Suddenly Brand stirred on his stool, made an abrupt movement, then rose, and gave a loud, agonising cry. Fortune stopped playing, with a slur of notes. Harding leapt up from his chair in a dark corner and said, “Brand! ... what’s the matter?”

Brand had dropped to his knees, and was weeping, with his arms about his dead wife.


VIII

I was again a wanderer in the land, and going from country to country in Europe saw the disillusionment that had followed victory, and the despair that had followed defeat, and the ravages that were bequeathed by war to peace, not only in devastated earth and stricken towns, but in the souls of men and women.

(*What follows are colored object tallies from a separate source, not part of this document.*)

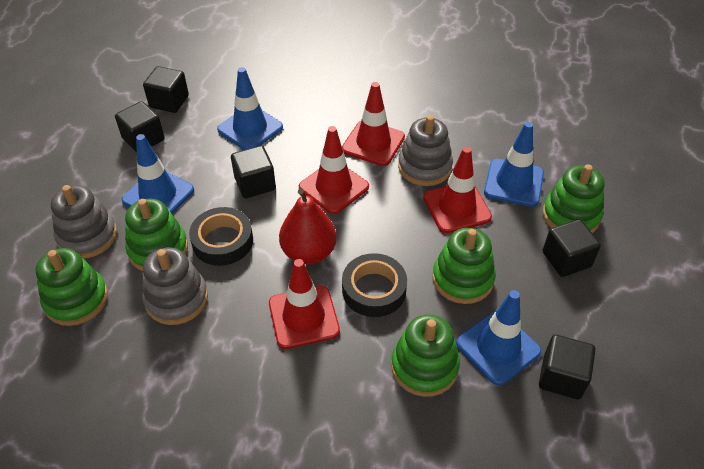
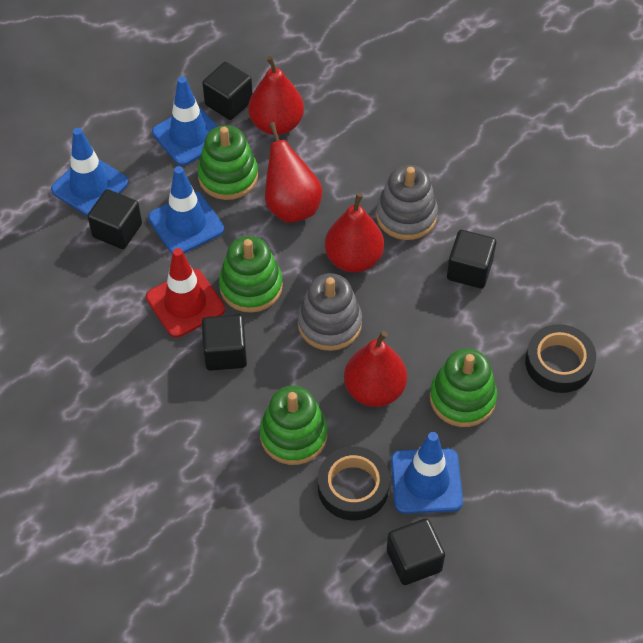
green stacking toy: [36,248,108,326] [125,199,188,271] [391,314,460,397] [432,228,496,304] [542,164,604,233] = 5 -> [197,125,258,200] [219,236,283,313] [260,386,327,465] [430,348,497,427] = 4
grey stacking toy: [51,185,117,259] [142,247,208,325] [398,115,453,186] = 3 -> [298,273,362,351] [376,165,438,240] = 2
red pear: [279,188,337,264] = 1 -> [248,56,304,135] [265,122,322,223] [325,193,384,273] [344,331,407,407] = 4
red traffic cone: [269,259,340,349] [299,126,369,214] [342,82,405,166] [423,147,492,233] = 4 -> [146,248,225,338] = 1

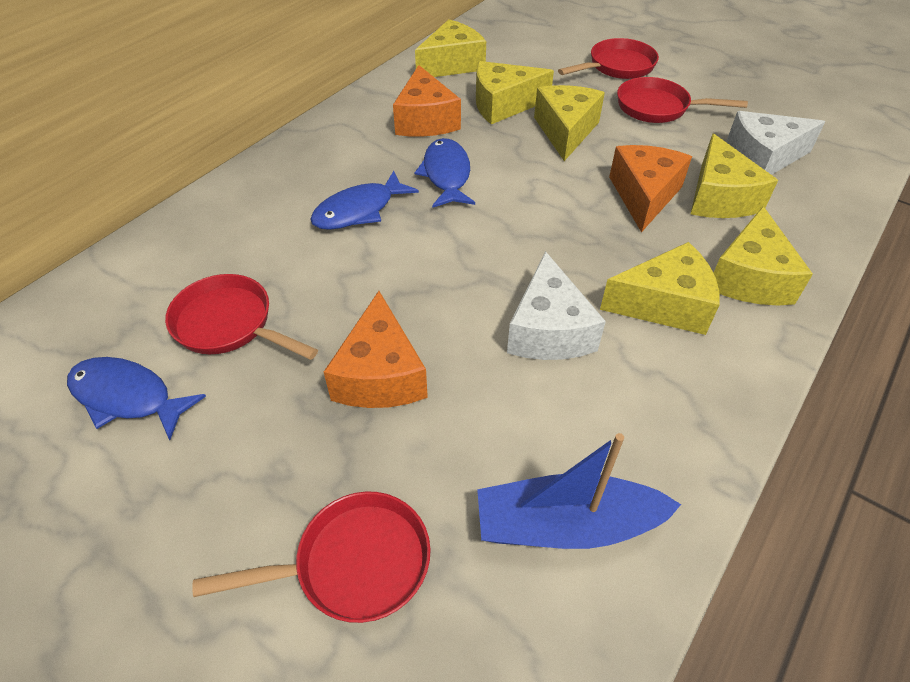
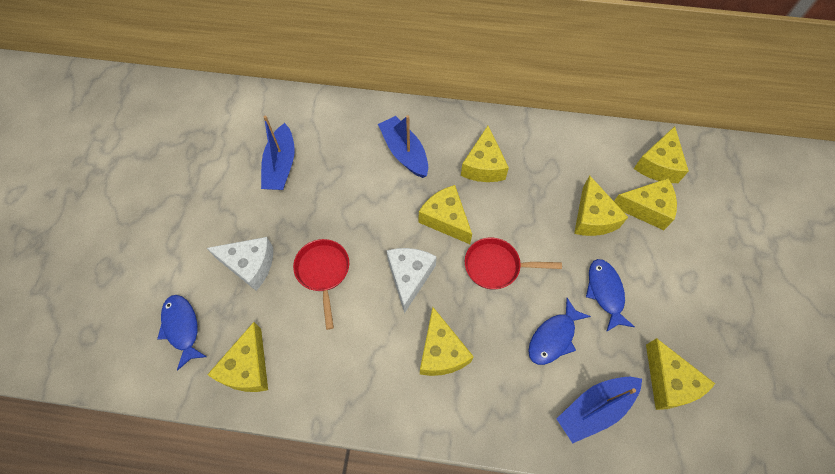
blue boat: [477,433,682,549] = 1 -> [261,116,295,190] [378,115,428,178] [557,377,642,443] = 3
orange cheese: [324,291,428,408] [393,65,461,137] [609,145,692,233] = 3 -> none = 0
red pan: [165,274,318,360] [192,492,431,623] [558,38,659,79] [617,77,748,123] = 4 -> [293,239,349,330] [465,237,562,290] = 2
yellow cheese: [415,19,486,77] [476,61,554,124] [534,85,605,161] [600,242,720,335] [691,134,778,218] [714,206,813,305] = 6 -> [207,322,268,392] [419,185,472,244] [420,307,474,376] [461,126,509,182] [574,175,628,236] [614,178,677,230] [634,126,689,183] [646,338,715,410] = 8

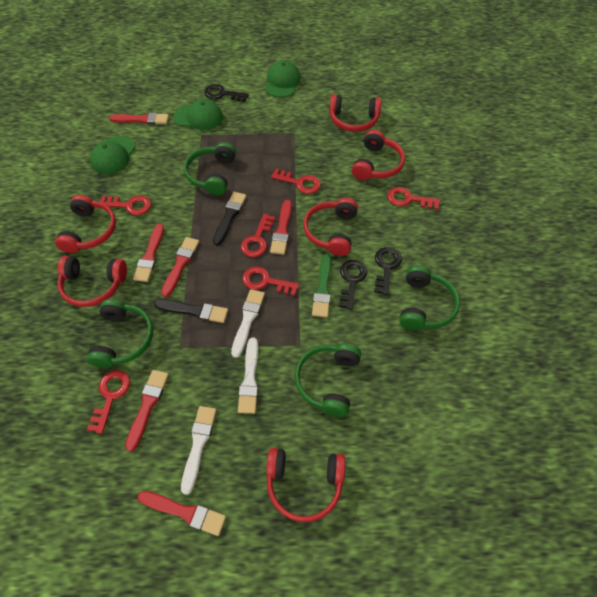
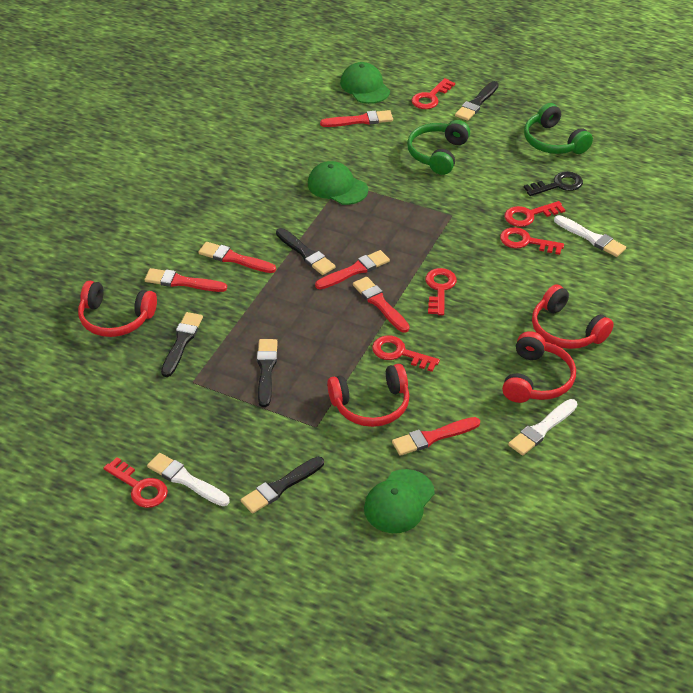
black brush: [154,299,228,323] [213,192,246,246] = 2 -> [161,312,203,377] [241,457,324,514] [257,339,278,407] [276,228,335,275] [455,81,499,121] = 5
black key: [204,84,249,102] [339,260,367,309] [374,247,402,295] = 3 -> [524,171,583,196] = 1
green brush: [312,254,331,317] = 1 -> none = 0
green headphones: [87,299,153,368] [184,142,236,195] [295,343,361,417] [400,265,460,330] = 4 -> [407,120,470,175] [524,103,593,154] = 2
red headphones: [55,195,116,253] [58,256,127,307] [266,448,345,522] [303,198,358,256] [329,94,382,132] [352,130,405,180] = 6 -> [78,281,157,337] [327,364,410,427] [502,331,576,403] [532,284,614,349] = 4

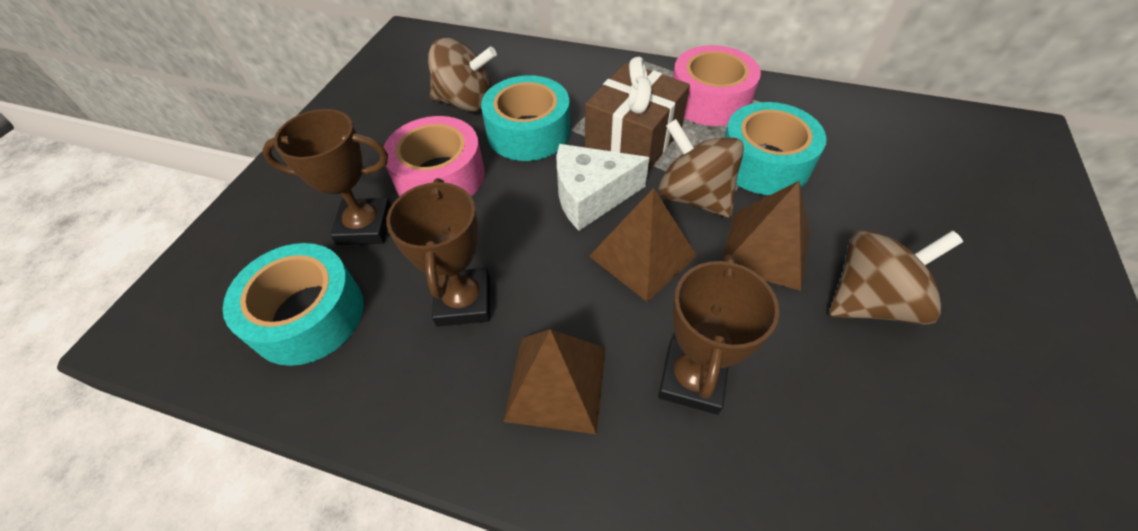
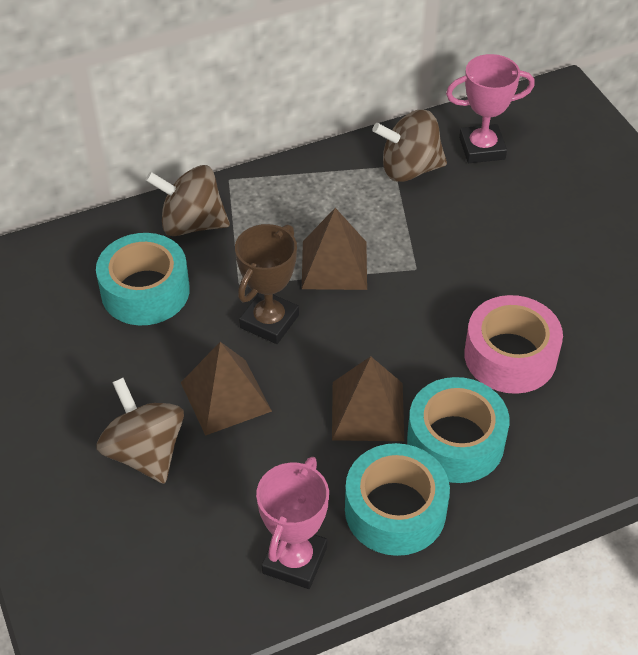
brown gift: [585,57,690,173] = 1 -> none = 0
brown trophy: [262,109,391,245] [386,178,490,327] [658,254,779,415] = 3 -> [235,224,299,344] = 1
pink tape: [384,116,485,196] [673,45,761,126] = 2 -> [464,295,563,394] = 1
pink trophy: none = 0 -> [256,457,329,589] [446,54,535,163] = 2
white cheese: [556,144,650,231] = 1 -> none = 0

The victors had made great promises to their people, but for the most part they were still unredeemed. They had promised them rich fruits of victory to be paid out of the ruin of their enemies. But little fruit of gold or treasure could be gathered from the utter bankruptcy of Germany and Austria, whose factories stayed idle for lack of raw material and whose money was waste paper in value of exchange. “Reconstruction” was the watchword of statesmen, uttered as a kind of magic spell, but when I went over the old battlefields in France I found no sign of reconstruction, but only the vast belt of desolation which in war I had seen swept by fire. No spell-word had built up those towns and villages which had been blown into dust and ashes, nor had given life to riven trees and earth choked and deadened by high-explosives. Here and there poor families had crept back to the place where their old homes had stood, grubbing in the ruins for some relic of their former habitations and building wooden shanties in the desert as frail shelters against the wind and the rain. In Ypres—the City of Great Death—there were wooden estaminets for the refreshment of tourists who came from Paris to see the graveyard of youth, and girls sold picture-postcards where boys of ours had gone marching up the Menin Road under storms of shell-fire which took daily toll of them. No French statesman by optimistic words could resurrect in a little while the beauty that had been in Artois and Picardy and the fields of Champagne.

On days of national thanksgiving the spirit of France was exalted by the joy of victory. In Paris it was a feverish joy, wild-eyed, with laughing ecstasy, with troops of dancing girls, and a carnival that broke all bounds between Montmartre and Montparnasse. France had saved herself from death. She had revenged herself for 1870 and the years just passed. She had crushed the Enemy that had always been a brutal menace across the frontier. She had her sword deep in the heart of Germany, which lay bleeding at her feet. I who love France with a kind of passion, and had seen during the years of war the agony and the heroism of her people, did not begrudge them their ecstasy, and it touched my spirit with its fire so that in France I could see and understand the French point of view, of ruthlessness towards the beaten foe. But I saw also what many people of France saw slowly but with a sense of fear, that the Treaty made by Clémenceau did not make them safe, except for a little while. This had not been, after all, “the war to end war.” There was no guarantee of world-peace. Their frontiers were not made impregnable against the time when the Germans might grow strong again and come back for vengeance. They could not stand alone, but must make new alliances, new secret treaties, new armies, new armaments, because Hate survived, and the League of Nations was a farce, as it had come from the table at Versailles.

They looked round and counted their cost—a million and a half dead. A multitude of maimed, and blind, and nerve-shocked men. A birth-rate that had sunk to zero. A staggering debt which they could not pay. A cost of living which mounted higher and ever higher. A sense of revolt among the soldiers who had come back, because their reward for four years of misery was no more than miserable.

So it was in Italy, stricken by a more desperate poverty, disappointed by a lack of spoil, angry with a sense of “betrayal,” afraid of revolution, exultant when a mad poet seized the port of Fiume which had been denied to her by President Wilson and his conscience.